The comments from Chinese official came after Chancellor Philip Hammond shared a platform with Ma Kai, one of China’s vice-premiers and hailed a “truly golden era of relations” between London and Beijing.

During the presidential campaign Mr Trump, then the Republican nominee accused China of “raping” the United States with its trade policy and added the country should be held responsible for the “greatest theft in the history of the world”. In his manifesto material the President-elect said that he would direct his newly appointed Treasury Secretary to “label China a currency manipulator”.

But on Thursday Shi Yaobin, the vice-minister in China’s Ministry of Finance, told reporters at Lancaster House via a translator when asked about the comments from Mr Trump: "During the presidential campaign in the United States he has made some rhetoric as the candidate of the Republican party… I think he said those words in order to boost his chances of being elected as President and it’s all for the purpose of the election.

“I want to say that the US is the world’s largest economy and China is the second largest economy. There are immense economic strategies and cooperation between the two countries.

Mr Yaobin went on to emphasise the economic cooperation between Washington and Beijing and claimed the situation was a “win-win” for both parties. “I think this fact should be recognised by President-elect and also the people’s of the two countries,” he added.

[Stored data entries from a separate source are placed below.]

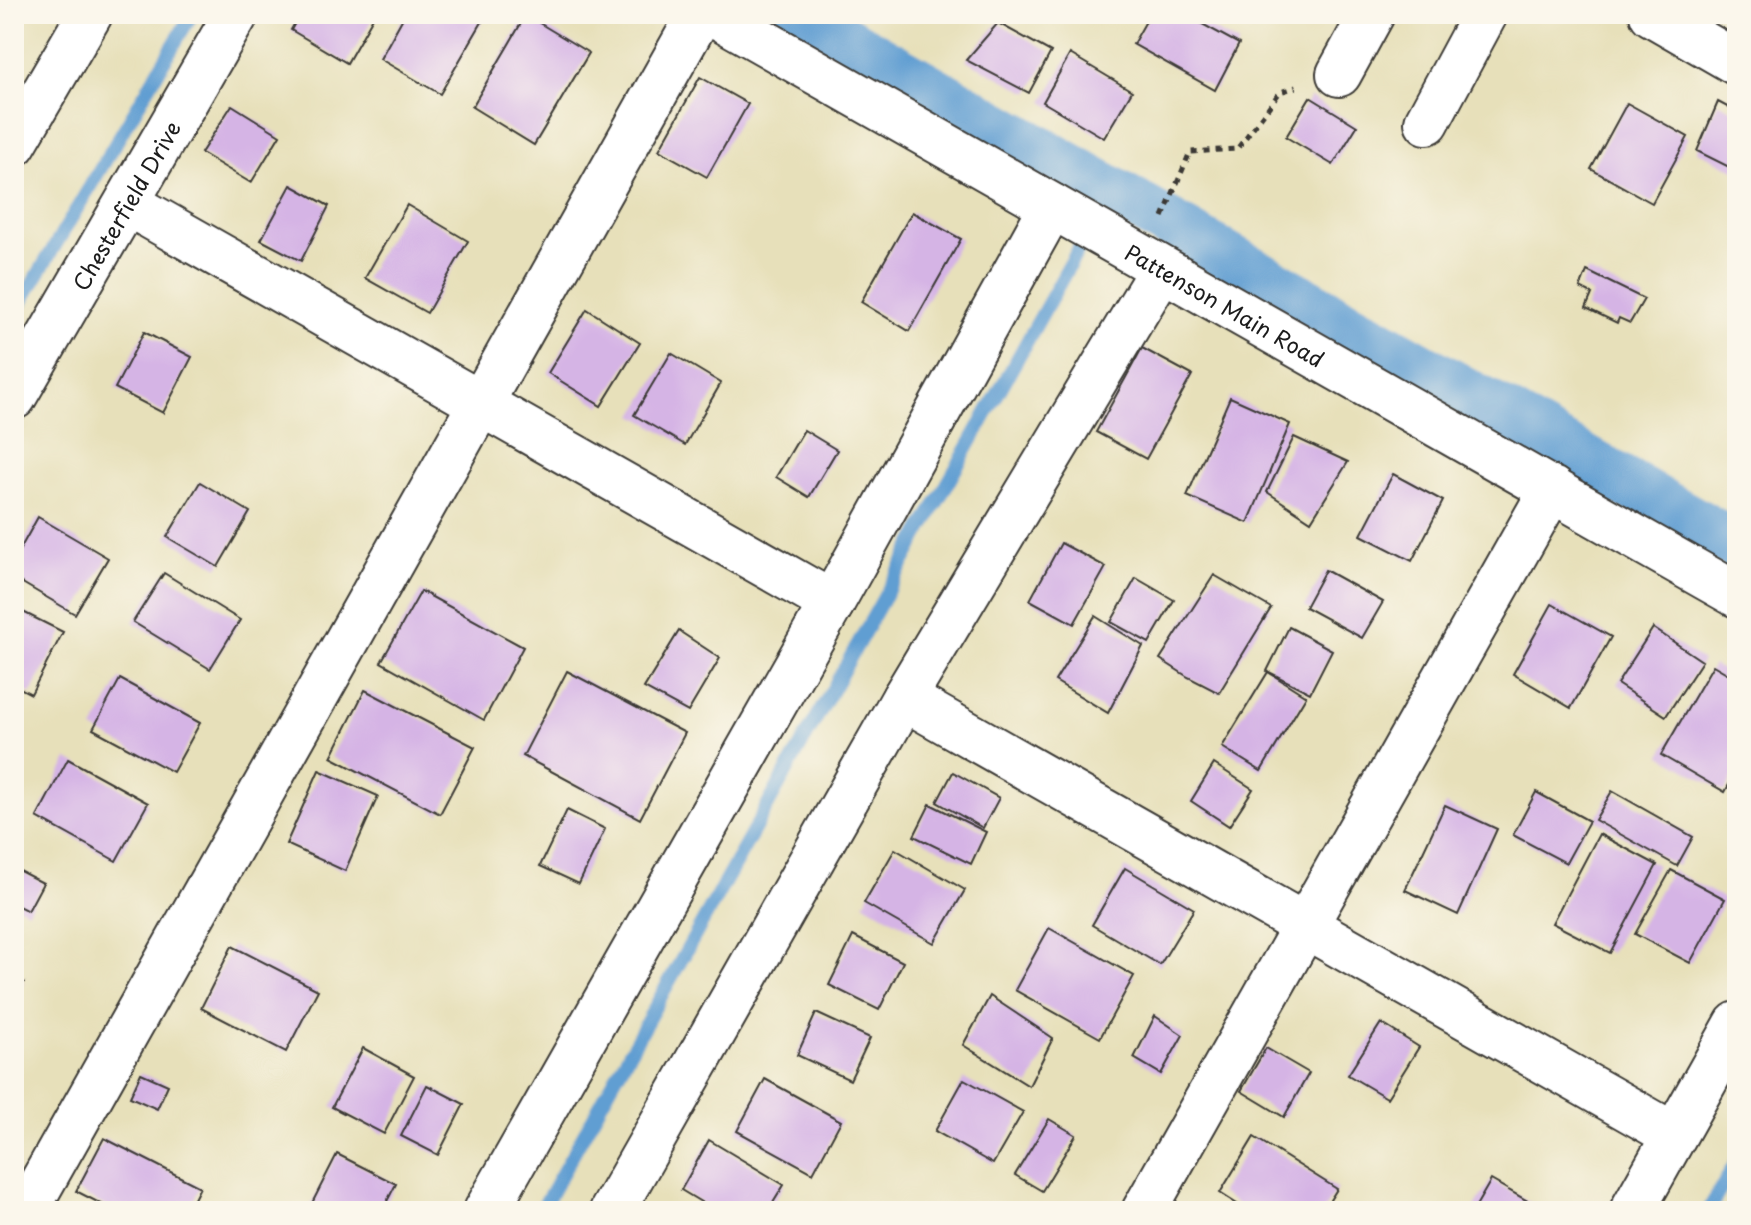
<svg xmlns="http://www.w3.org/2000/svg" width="1751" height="1225" font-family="'Playpen Sans',sans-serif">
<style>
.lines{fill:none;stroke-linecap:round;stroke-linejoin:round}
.stream{stroke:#619ed2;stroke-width:14}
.canal{stroke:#619ed2;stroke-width:50}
.building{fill:#d5b4e5}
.minor-casing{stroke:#3a3934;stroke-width:48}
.tertiary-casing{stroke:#3a3934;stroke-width:48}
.path{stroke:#3a3934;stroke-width:5;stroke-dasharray:6 6;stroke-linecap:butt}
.minor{stroke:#fff;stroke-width:44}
.tertiary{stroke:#fff;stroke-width:44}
.labels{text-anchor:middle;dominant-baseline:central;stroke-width:6;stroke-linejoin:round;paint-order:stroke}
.street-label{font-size:22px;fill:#1c1c1c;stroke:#fbf7ec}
</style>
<rect width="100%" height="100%" fill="#fbf7ec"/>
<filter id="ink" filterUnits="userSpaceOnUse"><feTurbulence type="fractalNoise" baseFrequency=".0125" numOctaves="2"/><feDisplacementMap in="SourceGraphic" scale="16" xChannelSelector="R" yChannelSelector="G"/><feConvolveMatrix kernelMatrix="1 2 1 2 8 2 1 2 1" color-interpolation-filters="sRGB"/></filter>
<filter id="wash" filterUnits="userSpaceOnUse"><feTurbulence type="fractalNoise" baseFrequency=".006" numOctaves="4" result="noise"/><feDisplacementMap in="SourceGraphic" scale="32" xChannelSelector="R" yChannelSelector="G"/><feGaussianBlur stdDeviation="1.8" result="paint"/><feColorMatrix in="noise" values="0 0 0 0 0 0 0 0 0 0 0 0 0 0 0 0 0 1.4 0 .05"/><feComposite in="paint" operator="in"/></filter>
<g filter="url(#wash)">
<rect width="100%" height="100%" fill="#e7e0ba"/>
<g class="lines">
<g class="stream">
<polyline points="14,315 192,14"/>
<polyline points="541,1211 1111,191"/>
<polyline points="1708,1211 1737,1161"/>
</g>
<polyline class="canal" points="799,14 1737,546"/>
</g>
<g id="blocks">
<g class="building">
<polygon points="300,14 375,14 347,63 291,30"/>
<polygon points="405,14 468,14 482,22 440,94 380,59"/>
<polygon points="1150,14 1184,14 1239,44 1215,90 1133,44"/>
<polygon points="526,15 589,53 534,145 472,107"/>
<polygon points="998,23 1051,52 1029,93 966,60"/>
<polygon points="1070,54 1132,91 1104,138 1043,102"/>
<polygon points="700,77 748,104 707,177 659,150"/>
<polygon points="1310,97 1357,126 1333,165 1286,137"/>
<polygon points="1718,102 1737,112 1737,171 1697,151"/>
<polygon points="1627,103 1688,137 1652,203 1591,169"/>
<polygon points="232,105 280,135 251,183 201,153"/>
<polygon points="291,185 329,206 301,261 261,240"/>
<polygon points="407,205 468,241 427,313 365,278"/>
<polygon points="912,212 961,239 909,331 861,302"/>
<polygon points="1587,271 1644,299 1630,323 1619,318 1617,323 1586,308 1592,294 1580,288"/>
<polygon points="587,309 640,343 601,406 548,373"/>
<polygon points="144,332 192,357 163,413 115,388"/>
<polygon points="1142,348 1192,375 1146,459 1096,432"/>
<polygon points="671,353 721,383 685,445 634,415"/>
<polygon points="1230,397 1290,424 1248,523 1187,496"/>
<polygon points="804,430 837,450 809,497 776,477"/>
<polygon points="1294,437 1348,462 1311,521 1267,492"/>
<polygon points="1393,474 1443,501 1412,561 1361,535"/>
<polygon points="200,482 250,512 218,567 167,537"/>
<polygon points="38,517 108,558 75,614 14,578 14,560"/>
<polygon points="1061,543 1106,567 1074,624 1030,600"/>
<polygon points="1325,570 1383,602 1362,638 1305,607"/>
<polygon points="164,573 240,620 210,669 133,622"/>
<polygon points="1214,575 1271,608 1219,693 1188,677 1160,659"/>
<polygon points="1136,578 1174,600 1149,643 1111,622"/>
<polygon points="421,591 523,647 484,720 381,662"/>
<polygon points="1552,604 1611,637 1571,708 1513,674"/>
<polygon points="17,609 63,632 31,694 14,685 14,614"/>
<polygon points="1095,616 1143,646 1108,713 1055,681"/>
<polygon points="1289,627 1332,650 1310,693 1267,671"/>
<polygon points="1653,628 1702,661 1666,716 1617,684"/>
<polygon points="679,631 720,658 688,712 644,688"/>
<polygon points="1713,665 1737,679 1737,770 1725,792 1661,755"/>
<polygon points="567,671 685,733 640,819 523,756"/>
<polygon points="1268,672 1306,696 1261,771 1222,747"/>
<polygon points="120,679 200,723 173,772 93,729"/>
<polygon points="365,690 475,747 440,814 331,757"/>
<polygon points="68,759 148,803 116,861 37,817"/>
<polygon points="1214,764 1253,789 1229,826 1191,801"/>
<polygon points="319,770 378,796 345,871 286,844"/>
<polygon points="953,772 999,798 983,828 937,802"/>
<polygon points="1612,791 1693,837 1677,866 1595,820"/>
<polygon points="1536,792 1589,821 1566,863 1513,835"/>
<polygon points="930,804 986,832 971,864 914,836"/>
<polygon points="1445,805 1497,829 1458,915 1405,890"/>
<polygon points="567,810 605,829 579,884 540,866"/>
<polygon points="1599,834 1657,865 1610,953 1552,923"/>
<polygon points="895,849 965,890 934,943 864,903"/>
<polygon points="14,868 43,883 28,911 14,904"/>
<polygon points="1125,868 1194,909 1160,965 1092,925"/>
<polygon points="1671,870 1725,899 1690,963 1635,934"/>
<polygon points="1049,928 1134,976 1100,1038 1015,990"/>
<polygon points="853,936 903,962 879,1010 829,985"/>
<polygon points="232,946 318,990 286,1052 201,1008"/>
<polygon points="14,976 24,982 14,1000"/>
<polygon points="990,996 1053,1038 1029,1086 963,1045"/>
<polygon points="816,1013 870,1038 850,1080 797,1055"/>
<polygon points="1155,1016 1183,1035 1161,1074 1134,1058"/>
<polygon points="1381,1023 1419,1047 1387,1098 1348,1075"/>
<polygon points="363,1048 414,1076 384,1134 332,1107"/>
<polygon points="1266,1048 1309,1073 1284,1117 1241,1091"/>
<polygon points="141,1073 168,1085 157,1109 130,1097"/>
<polygon points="765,1079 841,1121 813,1173 737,1131"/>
<polygon points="964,1079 1023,1112 993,1164 935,1131"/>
<polygon points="427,1085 464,1104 438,1155 401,1136"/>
<polygon points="1049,1119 1076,1135 1042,1191 1015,1175"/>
<polygon points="1254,1137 1337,1189 1323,1211 1248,1211 1220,1193"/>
<polygon points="104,1138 200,1187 188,1211 115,1211 76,1191"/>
<polygon points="709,1140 784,1185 768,1211 716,1211 681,1190"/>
<polygon points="337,1154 396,1184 382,1211 308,1211"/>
<polygon points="1491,1180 1545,1211 1473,1211"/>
</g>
</g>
</g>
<g filter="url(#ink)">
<use href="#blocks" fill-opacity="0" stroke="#3a3934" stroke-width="2"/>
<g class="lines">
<defs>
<g id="minor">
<polyline points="1652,14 1737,63"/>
<polyline points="1339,74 1372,14"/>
<polyline points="1427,122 1485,14"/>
<polyline points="14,144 90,14"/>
<polyline points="127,203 832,603"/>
<path id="s1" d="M14,397L236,14"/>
<polyline points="904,698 1674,1135"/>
<polyline points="26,1211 700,14"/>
<polyline points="486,1211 832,603 1052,206"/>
<polyline points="612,1211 904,698 1162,269"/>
<polyline points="1144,1211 1552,489"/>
<polyline points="1632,1211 1737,1024"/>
</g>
<g id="tertiary">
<path id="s2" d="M714,14L1737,595"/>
</g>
</defs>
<use href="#minor" class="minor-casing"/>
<use href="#tertiary" class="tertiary-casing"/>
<polyline class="path" points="1163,217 1190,152 1237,149 1280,92 1296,87"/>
<use href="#minor" class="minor"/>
<use href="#tertiary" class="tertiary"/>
</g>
</g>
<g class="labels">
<g class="street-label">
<text stroke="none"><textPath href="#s1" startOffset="222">Chesterfield Drive</textPath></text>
<text stroke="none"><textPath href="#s2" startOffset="588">Pattenson Main Road</textPath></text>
</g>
</g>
<rect width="1751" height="1225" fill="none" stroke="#fbf7ec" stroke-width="48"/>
</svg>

Earlier in the session – the eighth UK-China Economic and Financial Dialogue (EFD) – Mr Hammond repeatedly hailed a “golden era” in UK-Sino relations.

Among the measures announced on Thursday are a move to the next stage of research in plans to link the London and Shanghai stock exchanges. China has also agreed to gradually raise the 50% limit on foreign ownership for securities and mutual fund companies to give British firms greater freedom to operate in China.

Mr Hammond said: "Our strategic collaboration and the announcements I've just described are evidence of the continued strengths of this relationship. This eight Economic and Financial Dialogue sets the foundation for a new chapter in our partnership.

"I look forward to working with vice premier Ma to give effect to our commitments and thus contribute to delivering a golden era in UK-China relations."

China’s vice-premier Mr Kai added: "This year marks the beginning of the golden era of China-UK relations and next year will mark the 45th anniversary of the ambassadorial diplomatic relations between our two countries.

"Our economic cooperation is now standing at a new historical starting point, it is full of opportunities and so much can be done.

"We will continue to use the EFD to continuously deepen our comprehensive cooperation in economy and trade, jointly advance our global comprehensive strategic partnership and bring more and greater benefits to our people."

But Mr Hammond also said that the Chinese dumping of low cost steel on the international market remained a problem. While acknowledging the work China had done to reduce its overall output, the Chancellor also insisted the EU still needed to find a way to protect themselves against “market distorting trade patterns”.

Steel dumping has been partially blamed for the crisis engulfing Britain's industry and Mr Hammond raised the issue during talks with Chinese vice premier Ma Kai in London.